Esplora il materiale
A: Indica se ciascuna affermazione concorda con il testo sulla Juventus, rispondendo sì o no e citando le parole decisive: (i) il nuovo Cda si insedierà mercoledì 18 gennaio; (ii) la presidenza di Agnelli è durata dieci stagioni; (iii) la giustizia sportiva si pronuncerà sul caso Plusvalenze venerdì 20 gennaio.
B: Prosegui il testo sulla Juventus dopo la sua ultima frase.

Testo

Mercoledì 18 gennaio ci sarà l’insediamento del nuovo Cda bianconero che aprirà ufficialmente la nuova era della Juventus. 

Ieri Andrea Agnelli ha lasciato un lungo messaggio sul sito ufficiale in cui ha voluto ricordare i 13 anni di successi vissuti come presidente del club:

“Ci sono le emozioni. Ci sono le opinioni. E poi ci sono i numeri, inoppugnabili, che certificano un’epopea straordinaria, quella delle 13 stagioni di Presidenza Agnelli. Si tratta di record mai visti prima.”

E se l’era di Agnelli si è chiusa con la pesante debacle di Napoli quella di Gianluca Ferrero si apre con la giustizia sportiva che venerdì 20 gennaio dirà se riaprire o meno il caso Plusvalenze ai danni della Juventus.

Estratti di dati

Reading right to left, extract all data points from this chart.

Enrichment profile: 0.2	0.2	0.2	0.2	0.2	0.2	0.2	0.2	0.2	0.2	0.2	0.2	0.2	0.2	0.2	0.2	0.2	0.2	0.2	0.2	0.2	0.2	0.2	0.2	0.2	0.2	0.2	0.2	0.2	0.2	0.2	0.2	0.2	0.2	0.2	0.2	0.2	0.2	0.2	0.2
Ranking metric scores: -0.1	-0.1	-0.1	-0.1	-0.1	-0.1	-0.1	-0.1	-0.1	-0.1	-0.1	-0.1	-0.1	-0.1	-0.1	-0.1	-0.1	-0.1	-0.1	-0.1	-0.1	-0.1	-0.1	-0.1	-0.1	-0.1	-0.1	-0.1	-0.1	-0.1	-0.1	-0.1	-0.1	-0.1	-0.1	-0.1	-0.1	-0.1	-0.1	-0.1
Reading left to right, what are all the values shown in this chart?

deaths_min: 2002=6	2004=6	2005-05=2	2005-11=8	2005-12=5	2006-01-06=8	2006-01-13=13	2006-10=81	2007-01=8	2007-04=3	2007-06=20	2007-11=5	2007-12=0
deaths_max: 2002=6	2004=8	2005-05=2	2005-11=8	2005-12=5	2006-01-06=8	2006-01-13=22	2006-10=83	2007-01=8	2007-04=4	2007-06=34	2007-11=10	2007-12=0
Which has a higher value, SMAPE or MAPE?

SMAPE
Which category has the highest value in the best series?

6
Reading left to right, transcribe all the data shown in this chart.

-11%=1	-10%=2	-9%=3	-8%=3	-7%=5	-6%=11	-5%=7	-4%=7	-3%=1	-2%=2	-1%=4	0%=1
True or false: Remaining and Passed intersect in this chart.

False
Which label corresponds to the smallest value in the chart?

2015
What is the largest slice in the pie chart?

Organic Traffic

Problemi risolti
A:
(i) Sì: «Mercoledì 18 gennaio ci sarà l’insediamento del nuovo Cda bianconero».
(ii) No: «quella delle 13 stagioni di Presidenza Agnelli».
(iii) Sì: «la giustizia sportiva che venerdì 20 gennaio dirà se riaprire o meno il caso Plusvalenze».

B:
Un inizio in salita quindi per il nuovo assetto societario tra cui spicca la figura di Maurizio Scanavino, amministratore delegato scelto da John Elkann in una fase delicata per risanare i conti mantenendo intatta la competitività. A Scanavino verranno attribuiti pieni poteri: tutto passerà da lui, ogni mossa dovrà essere approvata da lui sia sul piano economico che strategico.

NUOVA JUVE TRA MERCATO, GIOVANI E ALLEGRI

In primo luogo bisogna prestare molta attenzione ai conti cercando di tenere bassi i costi, considerando un rosso in bilancio da oltre 200 milioni di euro. 

Per questo motivo il mercato di gennaio e forse anche quello estivo, non sarà segnato da grandi colpi ma anzi si sceglierà di seguire un “low profile” tra cessioni e in entrata eventuali occasioni in prestito. 

I maggiori indiziati per lasciare la Juve da qui a Giugno sono sicuramente Weston McKennie e Zakaria ora al Chelsea a titolo temporaneo che difficilmente lo riscatterà. I due centrocampisti sono sempre più ai margini del progetto bianconero anche alla luce dell’esplosione dei giovani Fagioli Miretti, e per loro verranno valutate offerte già a partire da questa sessione di mercato.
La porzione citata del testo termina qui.